* [Reading passage]
⟨

Simulation Techniques: Acoustical Shape Optimization for Vibroacoustics Applications

This article explores free-form and alternative optimization techniques where the topology of the geometry is given from the outset. Using practical examples, this article addresses shape optimization techniques, identifying useful types of boundaries and challenges to look out for audio product designs.
 
In a previous article, it was demonstrated how formal optimization can be used for product design of audio products such as speakerphones and waveguides [1]. The optimization approach was the so-called topology optimization technique, which is the most free-form technique in that new domains can emerge during the process and highly complex structures can arise to help meet the desired optimization targets. However, alternative optimization techniques are available such as Shape Optimization. Here, the topology of the geometry is given from the outset, such that no new surfaces will appear or disappear, but those present in the initial setup can be set free to deform as the optimization routine progresses. Typically, only a subset of the boundaries is assigned for the shape optimization with the rest of the boundaries being fixed in position.

The deformation of the boundaries can be driven by different means. In some instances, the deformation perturbation is described via polynomials, for example a Bernstein polynomial, whereas in other cases a more “free-form” approach can be chosen, see for example the COMSOL Learning Center video on shape optimization [2]. Only 2D-axisymmetric cases are considered here, but shape optimization can be used in 3D cases also, where the boundaries in question are surfaces instead of edges.

As with topology optimization, the procedure entails certain objectives and constraints. The so-called objective function is a mathematical description of one or more targets that are sought, for example a particular on-axis pressure, radiation patterns, and similar. The constraints can be related to the geometry to make sure that within the optimization routine no boundaries will leave a certain “bounding box” or that boundaries will not overlap each other. In general, the more targets and constraints the optimization setup has, the more difficult it will be to find a solution, so it will often be somewhat of an iterative process to set up an optimization routine, especially for industry cases.

⟩

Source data
⟨

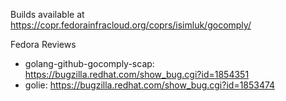 Builds available at https://copr.fedorainfracloud.org/coprs/isimluk/gocomply/

Fedora Reviews
 * golang-github-gocomply-scap: https://bugzilla.redhat.com/show_bug.cgi?id=1854351
 * golie: https://bugzilla.redhat.com/show_bug.cgi?id=1853474
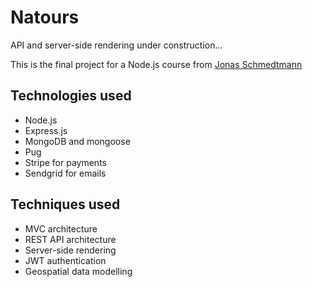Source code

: # Natours

API and server-side rendering under construction...

This is the final project for a Node.js course from [Jonas Schmedtmann](https://codingheroes.io/)

## Technologies used

- Node.js
- Express.js
- MongoDB and mongoose
- Pug
- Stripe for payments
- Sendgrid for emails

## Techniques used

- MVC architecture
- REST API architecture
- Server-side rendering
- JWT authentication
- Geospatial data modelling
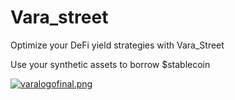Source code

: # Vara_street

Optimize your DeFi yield strategies with Vara_Street

Use your synthetic assets to borrow $stablecoin

[![varalogofinal.png](https://i.postimg.cc/pX0SyHrQ/varalogofinal.png)](https://postimg.cc/RNHdb2cq)

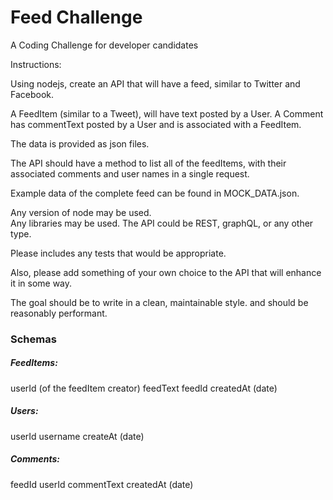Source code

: # Feed Challenge
A Coding Challenge for developer candidates

Instructions:

Using nodejs, create an API that will have a feed, similar to Twitter and Facebook.

A FeedItem (similar to a Tweet), will have text posted by a User.
A Comment has commentText posted by a User and is associated with a FeedItem.

The data is provided as json files.

The API should have a method to list all of the feedItems, with their associated 
comments and user names in a single request.

Example data of the complete feed can be found in MOCK_DATA.json.

Any version of node may be used.  
Any libraries may be used.
The API could be REST, graphQL, or any other type.

Please includes any tests that would be appropriate.

Also, please add something of your own choice to the API that will enhance it in some way.

The goal should be to write in a clean, maintainable style. and should be reasonably performant.


### Schemas

##### FeedItems:
userId (of the feedItem creator)
feedText
feedId
createdAt (date)

##### Users:
userId
username
createAt (date)

##### Comments:
feedId
userId
commentText
createdAt (date)

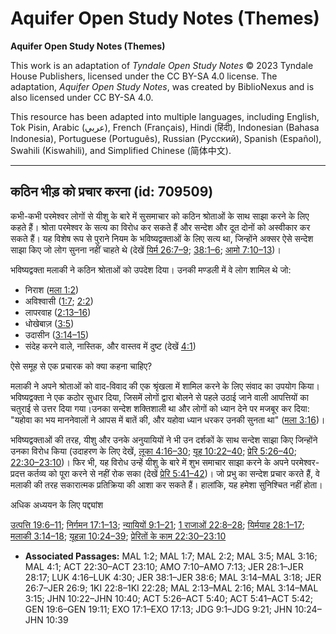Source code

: # Aquifer Open Study Notes (Themes)

**Aquifer Open Study Notes (Themes)**

This work is an adaptation of *Tyndale Open Study Notes* © 2023 Tyndale House Publishers, licensed under the CC BY\-SA 4\.0 license. The adaptation, *Aquifer Open Study Notes*, was created by BiblioNexus and is also licensed under CC BY\-SA 4\.0\.

This resource has been adapted into multiple languages, including English, Tok Pisin, Arabic (عربي), French (Français), Hindi (हिंदी), Indonesian (Bahasa Indonesia), Portuguese (Português), Russian (Русский), Spanish (Español), Swahili (Kiswahili), and Simplified Chinese (简体中文).



--------------------------------

## कठिन भीड़ को प्रचार करना (id: 709509)

कभी\-कभी परमेश्वर लोगों से यीशु के बारे में सुसमाचार को कठिन श्रोताओं के साथ साझा करने के लिए कहते हैं। श्रोता परमेश्वर के सत्य का विरोध कर सकते हैं और सन्देश और दूत दोनों को अस्वीकार कर सकते हैं। यह विशेष रूप से पुराने नियम के भविष्यद्वक्ताओं के लिए सत्य था, जिन्होंने अक्सर ऐसे सन्देश साझा किए जो लोग सुनना नहीं चाहते थे (देखें [यिर्म 26:7–9](https://ref.ly/Jer26:7-Jer26:9); [38:1–6](https://ref.ly/Jer38:1-Jer38:6); [आमो 7:10–13](https://ref.ly/Amos7:10-Amos7:13))।

भविष्यद्वक्ता मलाकी ने कठिन श्रोताओं को उपदेश दिया। उनकी मण्डली में वे लोग शामिल थे जो:

* निराश ([मला 1:2](https://ref.ly/Mal1:2))
* अविश्वासी ([1:7](https://ref.ly/Mal1:7); [2:2](https://ref.ly/Mal2:2))
* लापरवाह ([2:13–16](https://ref.ly/Mal2:13-Mal2:16))
* धोखेबाज़ ([3:5](https://ref.ly/Mal3:5))
* उदासीन ([3:14–15](https://ref.ly/Mal3:14-Mal3:15))
* संदेह करने वाले, नास्तिक, और वास्तव में दुष्ट (देखें [4:1](https://ref.ly/Mal4:1))

ऐसे समूह से एक प्रचारक को क्या कहना चाहिए?

मलाकी ने अपने श्रोताओं को वाद\-विवाद की एक श्रृंखला में शामिल करने के लिए संवाद का उपयोग किया। भविष्यद्वक्ता ने एक कठोर सुधार दिया, जिसमें लोगों द्वारा बोलने से पहले उठाई जाने वाली आपत्तियों का चतुराई से उत्तर दिया गया।उनका सन्देश शक्तिशाली था और लोगों को ध्यान देने पर मजबूर कर दिया: "यहोवा का भय माननेवालों ने आपस में बातें की, और यहोवा ध्यान धरकर उनकी सुनता था" ([मला 3:16](https://ref.ly/Mal3:16))।

भविष्यद्वक्ताओं की तरह, यीशु और उनके अनुयायियों ने भी उन दर्शकों के साथ सन्देश साझा किए जिन्होंने उनका विरोध किया (उदाहरण के लिए देखें, [लूका 4:16–30](https://ref.ly/Luke4:16-Luke4:30); [यूह 10:22–40](https://ref.ly/John10:22-John10:40); [प्रेरि 5:26–40](https://ref.ly/Acts5:26-Acts5:40); [22:30–23:10](https://ref.ly/Acts22:30-Acts23:10))। फिर भी, यह विरोध उन्हें यीशु के बारे में शुभ समाचार साझा करने के अपने परमेश्वर\-प्रदत्त कर्तव्य को पूरा करने से नहीं रोक सका (देखें [प्रेरि 5:41–42](https://ref.ly/Acts5:41-Acts5:42))। जो प्रभु का सन्देश प्रचार करते हैं, वे मलाकी की तरह सकारात्मक प्रतिक्रिया की आशा कर सकते हैं। हालांकि, यह हमेशा सुनिश्चित नहीं होता।

अधिक अध्ययन के लिए पद्द्यांश

[उत्पत्ति 19:6–11](https://ref.ly/Gen19:6-Gen19:11); [निर्गमन 17:1–13](https://ref.ly/Exod17:1-Exod17:13); [न्यायियों 9:1–21](https://ref.ly/Judg9:1-Judg9:21); [1 राजाओं 22:8–28](https://ref.ly/1Kgs22:8-1Kgs22:28); [यिर्मयाह 28:1–17](https://ref.ly/Jer28:1-Jer28:17); [मलाकी 3:14–18](https://ref.ly/Mal3:14-Mal3:18); [यूहन्ना 10:24–39](https://ref.ly/John10:24-John10:39); [प्रेरितों के काम 22:30–23:10](https://ref.ly/Acts22:30-Acts23:10)

* **Associated Passages:** MAL 1:2; MAL 1:7; MAL 2:2; MAL 3:5; MAL 3:16; MAL 4:1; ACT 22:30–ACT 23:10; AMO 7:10–AMO 7:13; JER 28:1–JER 28:17; LUK 4:16–LUK 4:30; JER 38:1–JER 38:6; MAL 3:14–MAL 3:18; JER 26:7–JER 26:9; 1KI 22:8–1KI 22:28; MAL 2:13–MAL 2:16; MAL 3:14–MAL 3:15; JHN 10:22–JHN 10:40; ACT 5:26–ACT 5:40; ACT 5:41–ACT 5:42; GEN 19:6–GEN 19:11; EXO 17:1–EXO 17:13; JDG 9:1–JDG 9:21; JHN 10:24–JHN 10:39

⟩

* [Tasks to perform]
a) According to the article on acoustical shape optimization, which type of polynomial can describe the deformation perturbation?
b) Please filter the records down to every line that contains the string "Open", treating case as significant.
These records are unrelated to the article on acoustical shape optimization.

* [Responses]
a) A Bernstein polynomial.

b)
: # Aquifer Open Study Notes (Themes)
**Aquifer Open Study Notes (Themes)**
This work is an adaptation of *Tyndale Open Study Notes* © 2023 Tyndale House Publishers, licensed under the CC BY\-SA 4\.0 license. The adaptation, *Aquifer Open Study Notes*, was created by BiblioNexus and is also licensed under CC BY\-SA 4\.0\.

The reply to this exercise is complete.